Work task ▸
Retype exactly the lines of the material below, from the one containing "middle dip: (778, 403)" through the last, with both ends kept.

Records for processing ▸
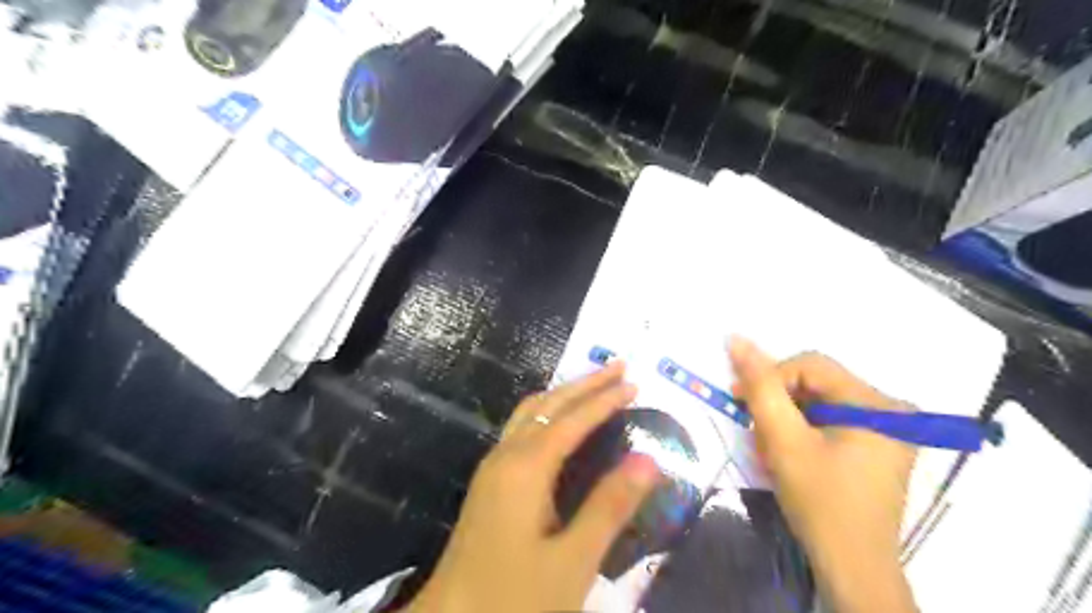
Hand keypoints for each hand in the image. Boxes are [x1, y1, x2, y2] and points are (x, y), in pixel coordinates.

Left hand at [408, 364, 659, 612]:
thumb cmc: (515, 598)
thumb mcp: (572, 560)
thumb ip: (609, 507)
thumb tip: (648, 459)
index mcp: (526, 468)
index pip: (572, 420)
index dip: (604, 399)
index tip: (634, 383)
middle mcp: (506, 456)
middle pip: (548, 405)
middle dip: (585, 384)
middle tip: (618, 366)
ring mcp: (492, 467)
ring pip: (530, 413)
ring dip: (564, 394)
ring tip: (592, 385)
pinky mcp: (489, 482)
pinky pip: (521, 429)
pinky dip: (546, 413)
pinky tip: (556, 424)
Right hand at [729, 337, 913, 609]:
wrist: (852, 567)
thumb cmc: (820, 501)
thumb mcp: (783, 440)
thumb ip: (760, 387)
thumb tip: (736, 338)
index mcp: (876, 403)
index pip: (810, 365)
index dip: (770, 378)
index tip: (739, 401)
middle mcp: (890, 409)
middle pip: (816, 383)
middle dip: (778, 403)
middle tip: (754, 429)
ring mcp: (887, 428)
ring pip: (819, 402)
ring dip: (786, 418)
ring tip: (769, 448)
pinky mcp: (877, 445)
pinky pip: (830, 420)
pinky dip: (802, 431)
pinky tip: (789, 453)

Answer for the task ▸
middle dip: (778, 403)
middle tip: (754, 429)
ring mcp: (887, 428)
ring pip: (819, 402)
ring dip: (786, 418)
ring tip: (769, 448)
pinky mcp: (877, 445)
pinky pip: (830, 420)
pinky dip: (802, 431)
pinky tip: (789, 453)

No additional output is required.